Following up on our post about making Mozzarella, I have to make note that we cannot have pizza everyday. It just wouldn’t be right. So, aside from using as a topping on Italian dishes, we need another outlet for our Mozzarella madness.

The first step of this process, is to send your Guard Chicken back outside to keep watch at the door for any intruders.

If you don’t have a Guard Chicken, then just proceed with step 2.

Cut the mozzarella you made up into sticks, like so.

Make some seasoned bread crumbs. . Just take some stale bread or lightly toast some, whirl in the Food Processor and add some seasonings. I like to add a lot of parmesan cheese to the crumbs also. 
I use metal pie tins for this, and always have 3 around. I have no idea where they came from, but they are sure handy for stuff like this.
In a second tin, mix some flour with a little bit of cornstarch, and in the third, beat up a couple of eggs and add a little water.

Place a sheet pan near to set your sticks on, once breaded.

Roll sticks in the flour mix, then the egg mix, then in the crumbs. I pat the crumbs on pretty well. Place on sheet pan and put in the freezer. These keep well and go straight from the freezer to the stove. Even if you are going to make them tonite, freeze them first so the cheese doesn’t melt out of your coating and make a big gloppy mess. I freeze them for a few hours then put them in a ziplock bag, marked with the date.
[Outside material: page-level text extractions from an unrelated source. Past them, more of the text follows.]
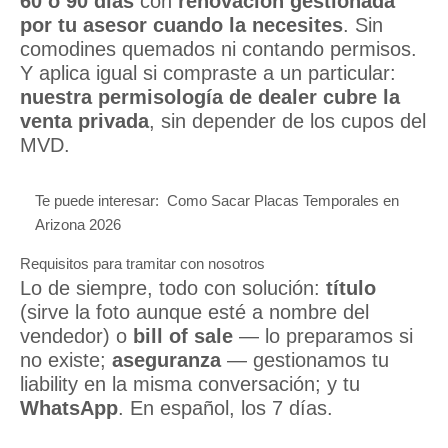
60 o 90 días
con
renovación gestionada
por tu asesor cuando la necesites
. Sin
comodines quemados ni contando permisos.
Y aplica igual si compraste a un particular:
nuestra permisología de dealer cubre la
venta privada
, sin depender de los cupos del
MVD.
Te puede interesar:
Como Sacar Placas Temporales en
Arizona 2026
Requisitos para tramitar con nosotros
Lo de siempre, todo con solución:
título
(sirve la foto aunque esté a nombre del
vendedor) o
bill of sale
— lo preparamos si
no existe;
aseguranza
— gestionamos tu
liability en la misma conversación; y tu
WhatsApp
. En español, los 7 días.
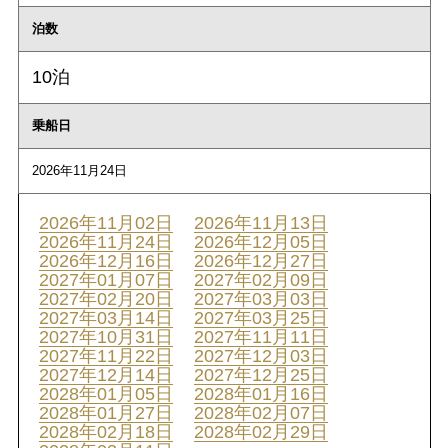
泊数
10泊
乗船日
2026年11月24日
2026年11月02日
2026年11月13日
2026年11月24日
2026年12月05日
2026年12月16日
2026年12月27日
2027年01月07日
2027年02月09日
2027年02月20日
2027年03月03日
2027年03月14日
2027年03月25日
2027年10月31日
2027年11月11日
2027年11月22日
2027年12月03日
2027年12月14日
2027年12月25日
2028年01月05日
2028年01月16日
2028年01月27日
2028年02月07日
2028年02月18日
2028年02月29日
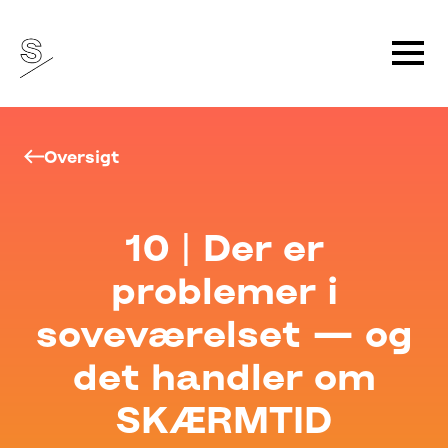
Oversigt
10 | Der er
problemer i
soveværelset — og
det handler om
SKÆRMTID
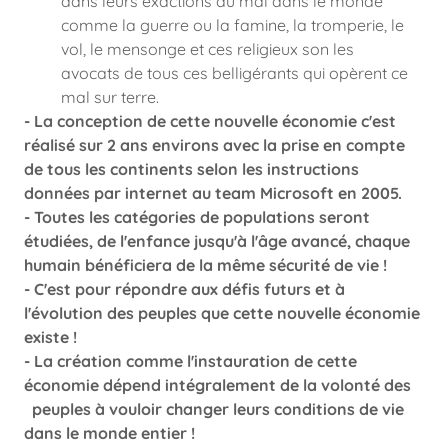
dans leurs exactions du mal dans le monde
comme la guerre ou la famine, la tromperie, le
vol, le mensonge et ces religieux son les
avocats de tous ces belligérants qui opèrent ce
mal sur terre.
- La conception de cette nouvelle économie c'est
réalisé sur 2 ans environs avec la prise en compte
de tous les continents selon les instructions
données par internet au team Microsoft en 2005.
- Toutes les catégories de populations seront
étudiées, de l'enfance jusqu'à l'âge avancé, chaque
humain bénéficiera de la même sécurité de vie !
- C'est pour répondre aux défis futurs et à
l'évolution des peuples que cette nouvelle économie
existe !
- La création comme l'instauration de cette
économie dépend intégralement de la volonté des
peuples à vouloir changer leurs conditions de vie
dans le monde entier !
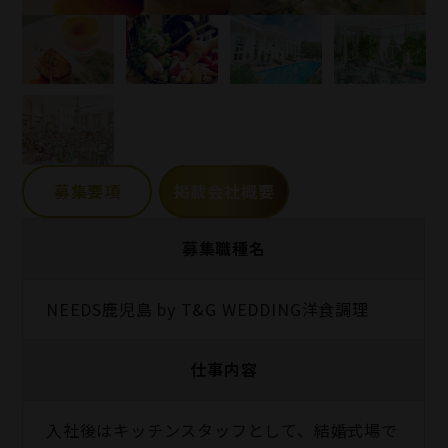
募集要項
掲載会社概要
募集職種名
NEEDS鹿児島 by T&G WEDDING洋食調理
仕事内容
入社後はキッチンスタッフとして、結婚式場で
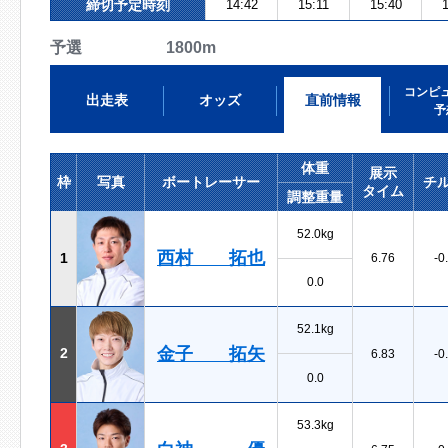
締切予定時刻
14:42
15:11
15:40
予選 1800m
コンピ
出走表
オッズ
直前情報
予
体重
展示
枠
写真
ボートレーサー
チ
タイム
調整重量
52.0kg
西村 拓也
1
6.76
-0
0.0
52.1kg
金子 拓矢
2
6.83
-0
0.0
53.3kg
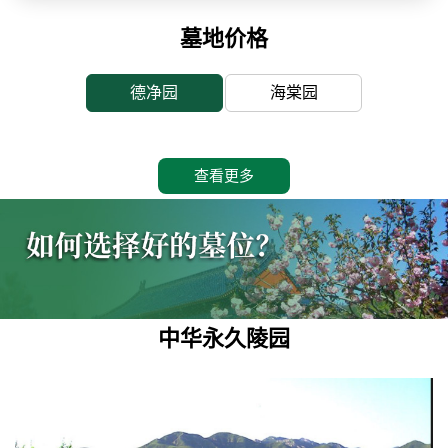
墓地价格
德净园
海棠园
查看更多
中华永久陵园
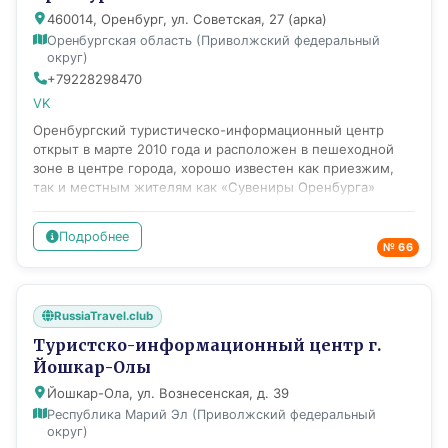
интересного посмотреть, где вкусно поесть, где
460014, Оренбург, ул. Советская, 27 (арка)
остановиться на ночлег.
Оренбургская область (Приволжский федеральный
округ)
+79228298470
VK
Оренбургский туристическо-информационный центр
открыт в марте 2010 года и расположен в пешеходной
зоне в центре города, хорошо известен как приезжим,
так и местным жителям как «Сувениры Оренбурга»
благодаря собранному здесь полному ассортименту
имеющихся в Оренбуржье сувенирных изделий, книг,
Подробнее
карт, атласов, открыток, рассказывающих о городе и
№ 66
области. ТИЦ предоставляет информацию о том, что
можно посмотреть в городе, об организациях и частных
лицах, осуществляющих экскурсионную деятельность.
RussiaTravel.club
Сотрудники центра ответят на основные вопросы по
истории города и подскажут, что нужно обязательно
Туристско-информационный центр г.
посмотреть в Оренбурге. Сама арка, ведущая в
Йошкар-Олы
инфоцентр, давно стала излюбленным мотивом для
Йошкар-Ола, ул. Вознесенская, д. 39
фотосъемки туристов и горожан – благодаря
оформлению: на стенах представлен «краткий курс»
Республика Марий Эл (Приволжский федеральный
округ)
истории Оренбурга, план-схема центральной части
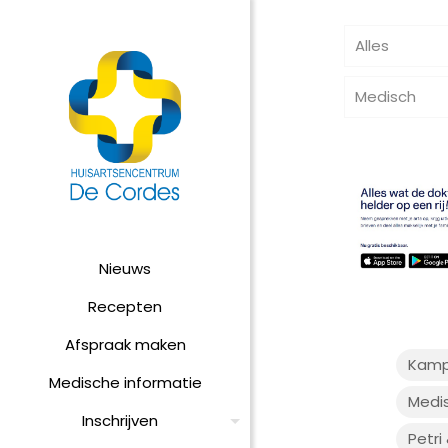
Alles
Medisch
Nieuws
Recepten
Afspraak maken
Kamp
Medische informatie
Medi
Inschrijven
Petri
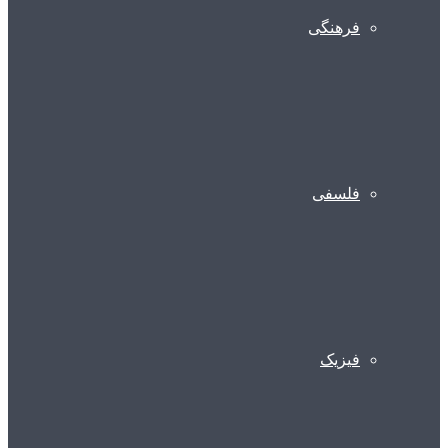
فرهنگی
فلسفی
فیزیک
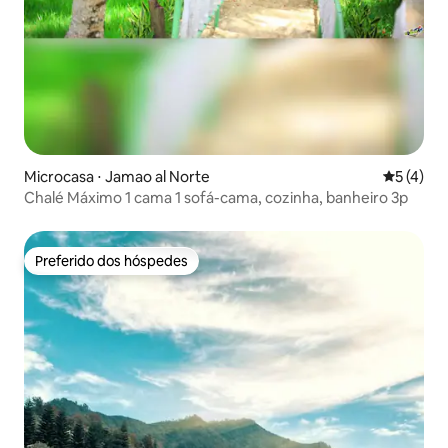
Microcasa ⋅ Jamao al Norte
5 de uma 
5 (4)
Chalé Máximo 1 cama 1 sofá-cama, cozinha, banheiro 3p
Preferido dos hóspedes
Preferido dos hóspedes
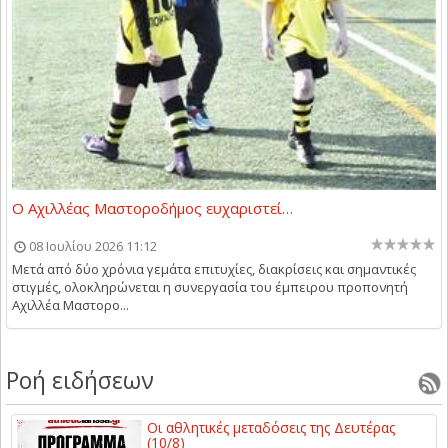
Ο Αχιλλέας Μαστοροδήμος ευχαριστεί…
08 Ιουλίου 2026 11:12
Μετά από δύο χρόνια γεμάτα επιτυχίες, διακρίσεις και σημαντικές
στιγμές, ολοκληρώνεται η συνεργασία του έμπειρου προπονητή
Αχιλλέα Μαστορο...
Ροή ειδήσεων
Οι αθλητικές μεταδόσεις της Δευτέρας
(10/8)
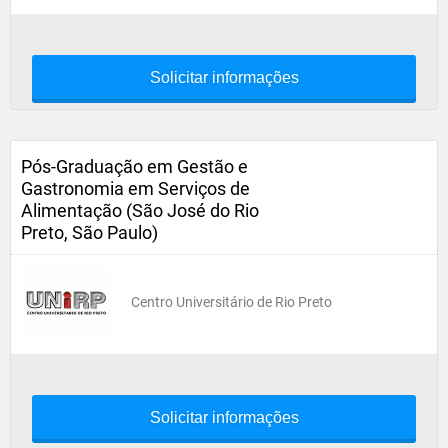
Solicitar informações
Pós-Graduação em Gestão e
Gastronomia em Serviços de
Alimentação (São José do Rio
Preto, São Paulo)
Centro Universitário de Rio Preto
Solicitar informações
When you decide to fix some up its easy to grab however many you want.

Heat some oil until it sizzles and add a few sticks at a time. It doesn’t take very long for them to brown, then set them on a plate. Cook the rest. The cheese will continue to melt a bit after you take them out.
You can now blow on them a little, then burn your tongue anyway, because they are really good and you know you can’t wait. If  you weren't in such a big hurry, you could take a picture of them, but you have no self control.
Dip them in a little homemade marinara or other sauce and once again, thank your goat or cow for providing you with such good stuff!